Existing investors, including Nexus Venture Partners, Contrarian Capital, Atul Goel and Times Internet Ltd, and new investors Shunwei Capital and WEH Ventures also participated in the round.
Pratilipi allows users to create and share long-form content like poems and short stories in eight local languages, including Hindi, Gujarati, Bengali and Marathi. Users can access the platform via a mobile app or using a web interface.
The company will use fresh funding to hire new talent in the areas of product, technology and data science and also for further growth and partnerships. It also plans to add more local languages on its platform later this year. Pratilipi had raised $1 million in its seed round in February 2016 led by Nexus Venture Partners.

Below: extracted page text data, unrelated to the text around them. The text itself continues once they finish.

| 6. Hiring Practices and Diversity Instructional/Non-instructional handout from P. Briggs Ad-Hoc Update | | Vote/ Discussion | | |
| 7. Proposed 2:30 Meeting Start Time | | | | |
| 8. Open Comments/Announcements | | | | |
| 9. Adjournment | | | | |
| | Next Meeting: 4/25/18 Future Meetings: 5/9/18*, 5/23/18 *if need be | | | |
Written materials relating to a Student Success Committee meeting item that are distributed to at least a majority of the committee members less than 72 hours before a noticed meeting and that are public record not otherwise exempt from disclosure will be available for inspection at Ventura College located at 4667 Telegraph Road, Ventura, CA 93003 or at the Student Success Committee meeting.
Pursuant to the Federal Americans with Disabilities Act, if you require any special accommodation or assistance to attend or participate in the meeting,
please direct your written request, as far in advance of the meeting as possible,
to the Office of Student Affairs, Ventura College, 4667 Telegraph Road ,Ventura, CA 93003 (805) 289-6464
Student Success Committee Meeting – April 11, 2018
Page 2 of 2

Incorporated in March 2015, Pratilipi currently has over 1 million downloads on the Google Play Store. The self-publishing platform also has over 150,000 content pieces published by more than 22,000 authors till date. On an average, a user spends 35 minutes a day reading on the platform, the company said.

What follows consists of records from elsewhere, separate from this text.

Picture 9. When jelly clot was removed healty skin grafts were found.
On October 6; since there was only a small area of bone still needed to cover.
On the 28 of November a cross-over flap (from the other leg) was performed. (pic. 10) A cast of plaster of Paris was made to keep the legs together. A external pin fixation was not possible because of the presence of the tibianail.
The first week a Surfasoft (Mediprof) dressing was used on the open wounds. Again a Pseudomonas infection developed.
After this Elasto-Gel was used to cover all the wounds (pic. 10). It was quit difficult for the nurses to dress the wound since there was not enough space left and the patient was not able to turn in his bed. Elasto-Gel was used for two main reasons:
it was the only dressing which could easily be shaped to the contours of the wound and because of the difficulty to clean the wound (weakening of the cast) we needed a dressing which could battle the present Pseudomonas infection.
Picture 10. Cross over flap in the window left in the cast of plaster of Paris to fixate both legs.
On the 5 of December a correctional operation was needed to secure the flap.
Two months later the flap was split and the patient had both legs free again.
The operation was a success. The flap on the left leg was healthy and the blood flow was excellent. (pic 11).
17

In an earlier interaction with Mint, Pratilipi’s chief executive officer Ranjeet Singh said that the platform has plans to expand into formats other than text. “We will move to audio in another 6 months, and we might explore video formats maybe two years down the line. But the type of audio and video on Pratilipi will be more long-form content, and not short audio clips or content,” Singh said in a phone interview.
The company has a current team size of 31 people and was originally started by five co-founders—Sankaranarayanan Devarajan, Rahul Ranjan, Sahradayi Modi, Prashant Gupta and Singh.
Pratilipi estimates that around 90% Indians can only read, write or speak in Indian languages and yet less than 1% of online content is in Indian languages.
“9 out of 10 of the next half a billion Indians coming online over the next 5 years will be more conversant in their native languages than in English. However, content for these consumers is scarce, as 99% of online content is available in English, despite an immense demand for local language content. Pratilipi has demonstrated steep growth to become the largest destination platform for long format vernacular writing and reading catering to the needs of millions of Indian language internet users,” Siddharth Nautiyal, partner at Omidyar Network, said in a statement.
At least three content start-ups have raised funding from investors in the recent past. Indian social media platform ShareChat had raised $18.2 million in Series B funding led by Xiaomi Singapore and Shun Wei Capital this month.
Video-sharing platform Clip raised $6 million led by Matrix Partners India in December 2017. In the same month, content sharing start-up YouQuote raised $1 million in a seed funding round led by IDG Ventures India.